08/01/2013, 07:00:03 AM

by Kevin Meagher

As schools started back yesterday for a new term, it must have felt like another upward trudge with a boulder for our leather elbow-patched Sisypeans. We know this, after all, because a recent poll found 55 per cent of teachers describe their morale as “low” or “very low”.

The gripes are familiar enough. As well as the usual complaints about pay and working conditions, 77 per cent of teachers in the poll commissioned by the national union of teachers thought academies and free schools were taking education in the wrong direction; while 71 per cent said they rarely or never felt trusted by the government, (up from 54 per cent in April 2010).

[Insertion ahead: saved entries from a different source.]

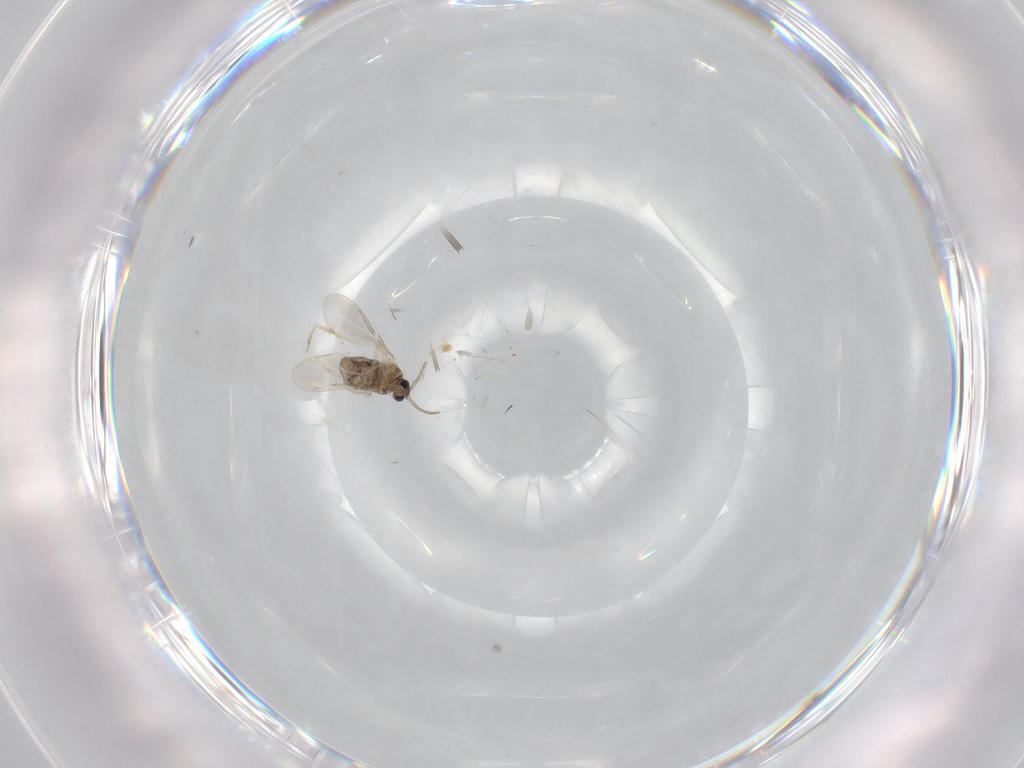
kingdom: Animalia
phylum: Arthropoda
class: Insecta
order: Diptera
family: Cecidomyiidae
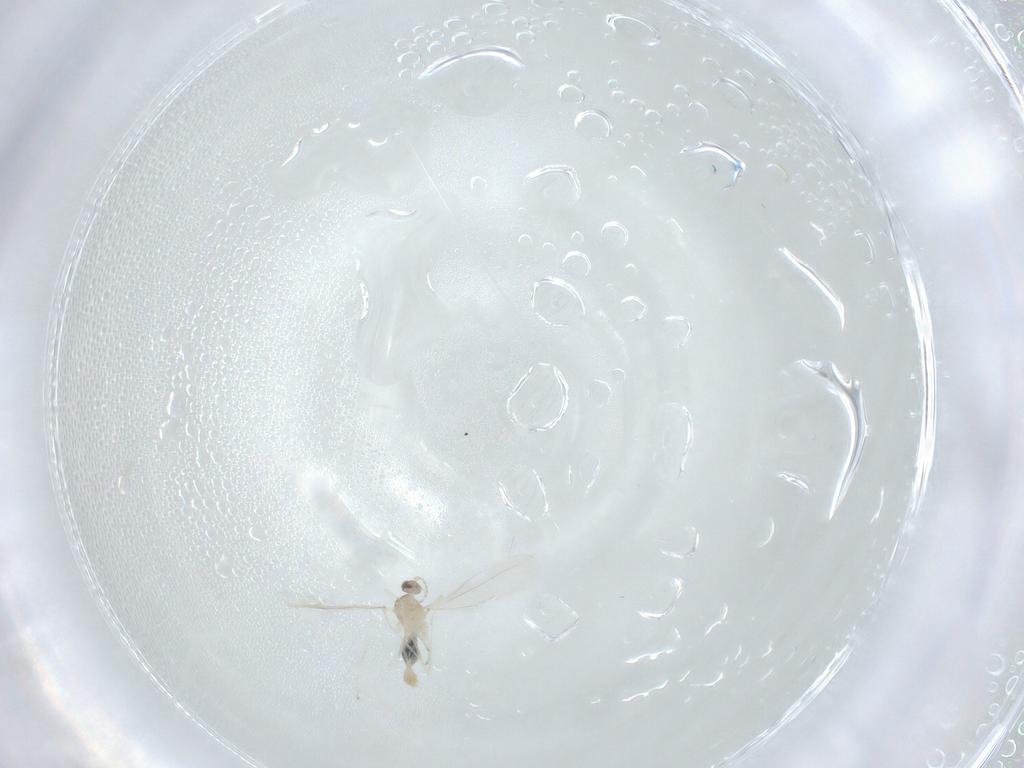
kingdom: Animalia
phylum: Arthropoda
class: Insecta
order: Diptera
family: Cecidomyiidae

But it’s the issue of school standards that still seems to grate most. Last November, Sir Michael Wilshaw, the new chief inspector of schools, presented Ofsted’s annual report. It found that schools in England are getting better – although there is still a long way to go before the nation catches up with the best in the world. There are also wide variations in the performance of schools across different local authority areas, leading to serious inequities for children in some parts of the country.

The product of nearly 25,000 inspections across schools, nurseries and colleges, it is a rigorous and useful reminder of the challenges we face in making all our schools the best that they can be. However Sir Michael’s analysis of the problem is not entirely shared, it is fair to say, by the teaching unions.